While I have known for many years that C. S. Lewis died on this day, November 22, back in 1963, I only just today found out that the Episcopal Church in 2003 created a Feast of Clive Staples Lewis for this day. The Collect for the day reads as follows:
“O God of searing truth and surpassing beauty, we give you thanks for Clive Staples Lewis, whose sanctified imagination lit fires of faith in young and old alike. Surprise us also with your joy and draw us into that new and abundant life which is ours in Christ Jesus, who lives and reigns with you and the Holy Spirit, one God, now and for ever. Amen.“
I add my “amen” to the wording “sanctified imagination.” From The Pilgrim’s Regress to The Screwtape Letters, The Great Divorce, the Ransom Trilogy [Out of the Silent Planet-Perelandra-That Hideous Strength], The Chronicles of Narnia, and Till We Have Faces, Lewis’s sanctified imagination certainly has “lit fires of faith in young and old alike.” I also like the allusion to his autobiography, Surprised by Joy, when the Collect prays that the Lord will surprise us with His joy.

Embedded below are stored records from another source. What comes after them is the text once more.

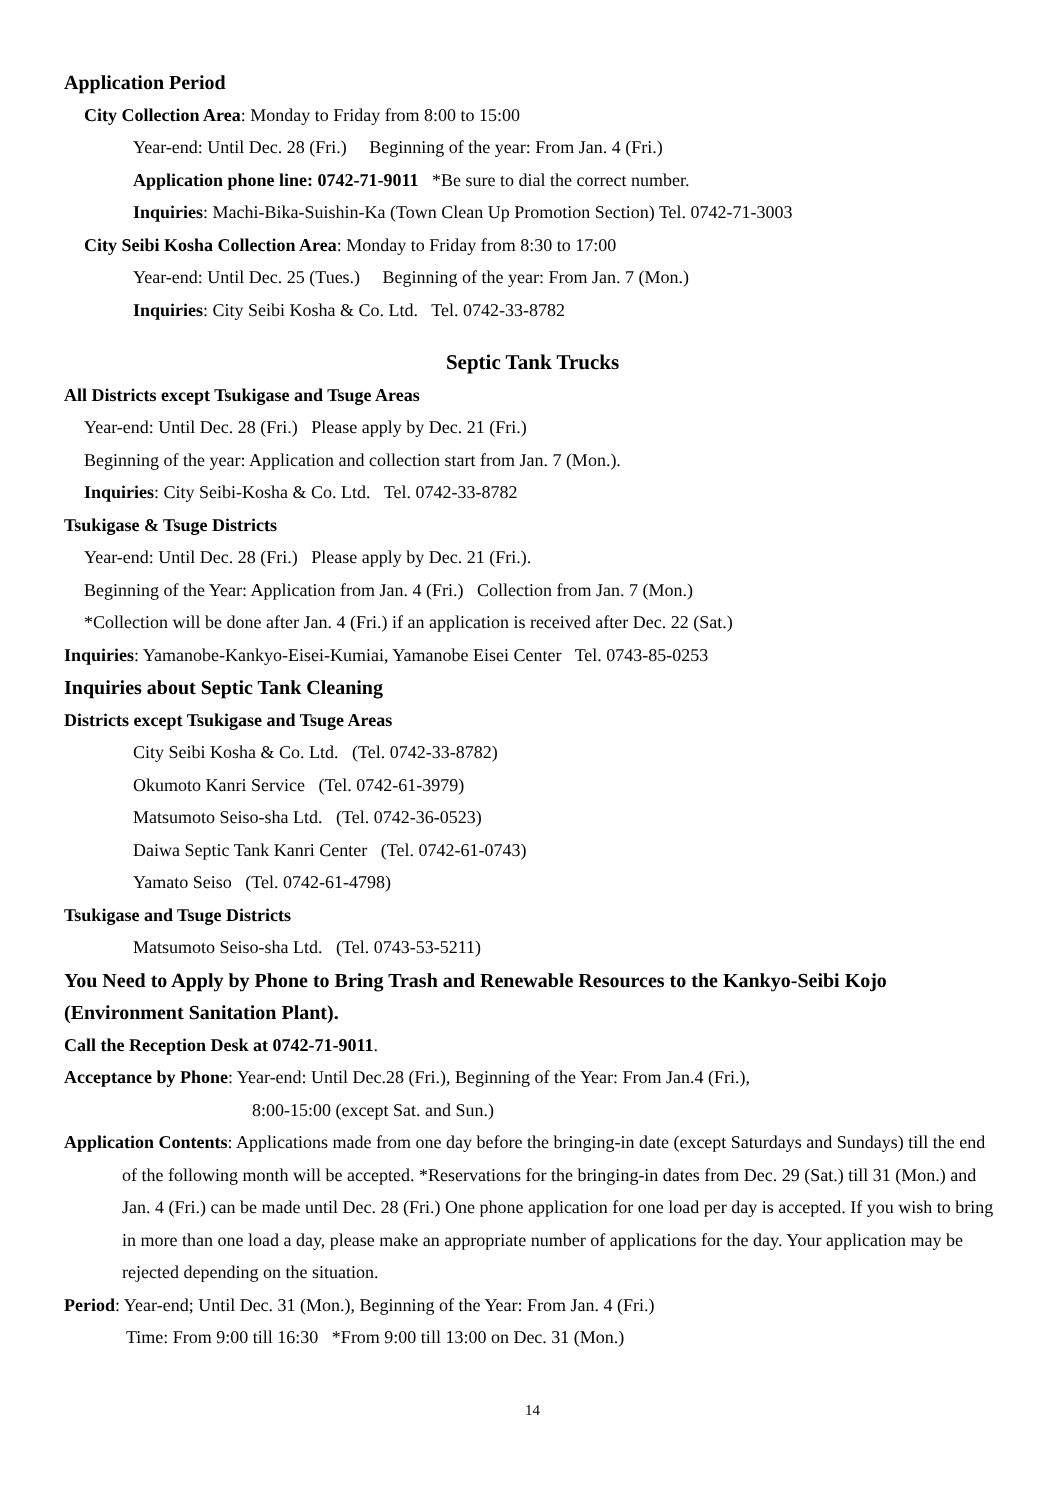Application Period
City Collection Area: Monday to Friday from 8:00 to 15:00
Year-end: Until Dec. 28 (Fri.) Beginning of the year: From Jan. 4 (Fri.)
Application phone line: 0742-71-9011 *Be sure to dial the correct number.
Inquiries: Machi-Bika-Suishin-Ka (Town Clean Up Promotion Section) Tel. 0742-71-3003
City Seibi Kosha Collection Area: Monday to Friday from 8:30 to 17:00
Year-end: Until Dec. 25 (Tues.) Beginning of the year: From Jan. 7 (Mon.)
Inquiries: City Seibi Kosha & Co. Ltd. Tel. 0742-33-8782
Septic Tank Trucks
All Districts except Tsukigase and Tsuge Areas
Year-end: Until Dec. 28 (Fri.) Please apply by Dec. 21 (Fri.)
Beginning of the year: Application and collection start from Jan. 7 (Mon.).
Inquiries: City Seibi-Kosha & Co. Ltd. Tel. 0742-33-8782
Tsukigase & Tsuge Districts
Year-end: Until Dec. 28 (Fri.) Please apply by Dec. 21 (Fri.).
Beginning of the Year: Application from Jan. 4 (Fri.) Collection from Jan. 7 (Mon.)
*Collection will be done after Jan. 4 (Fri.) if an application is received after Dec. 22 (Sat.)
Inquiries: Yamanobe-Kankyo-Eisei-Kumiai, Yamanobe Eisei Center Tel. 0743-85-0253
Inquiries about Septic Tank Cleaning
Districts except Tsukigase and Tsuge Areas
City Seibi Kosha & Co. Ltd. (Tel. 0742-33-8782)
Okumoto Kanri Service (Tel. 0742-61-3979)
Matsumoto Seiso-sha Ltd. (Tel. 0742-36-0523)
Daiwa Septic Tank Kanri Center (Tel. 0742-61-0743)
Yamato Seiso (Tel. 0742-61-4798)
Tsukigase and Tsuge Districts
Matsumoto Seiso-sha Ltd. (Tel. 0743-53-5211)
You Need to Apply by Phone to Bring Trash and Renewable Resources to the Kankyo-Seibi Kojo (Environment Sanitation Plant).
Call the Reception Desk at 0742-71-9011.
Acceptance by Phone: Year-end: Until Dec.28 (Fri.), Beginning of the Year: From Jan.4 (Fri.),
8:00-15:00 (except Sat. and Sun.)
Application Contents: Applications made from one day before the bringing-in date (except Saturdays and Sundays) till the end of the following month will be accepted. *Reservations for the bringing-in dates from Dec. 29 (Sat.) till 31 (Mon.) and Jan. 4 (Fri.) can be made until Dec. 28 (Fri.) One phone application for one load per day is accepted. If you wish to bring in more than one load a day, please make an appropriate number of applications for the day. Your application may be rejected depending on the situation.
Period: Year-end; Until Dec. 31 (Mon.), Beginning of the Year: From Jan. 4 (Fri.)
Time: From 9:00 till 16:30 *From 9:00 till 13:00 on Dec. 31 (Mon.)
14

The new and abundant life in Christ was the primary focus of Lewis’s Mere Christianity, so the Collect covers a lot of ground in very few words.
We don’t make an idol of any man or woman. Worship belongs to One only. Yet we do mark the lives of those who have impacted the world with their Christian faith. C. S. Lewis is honored on this day for his many contributions. He is worthy of that honor.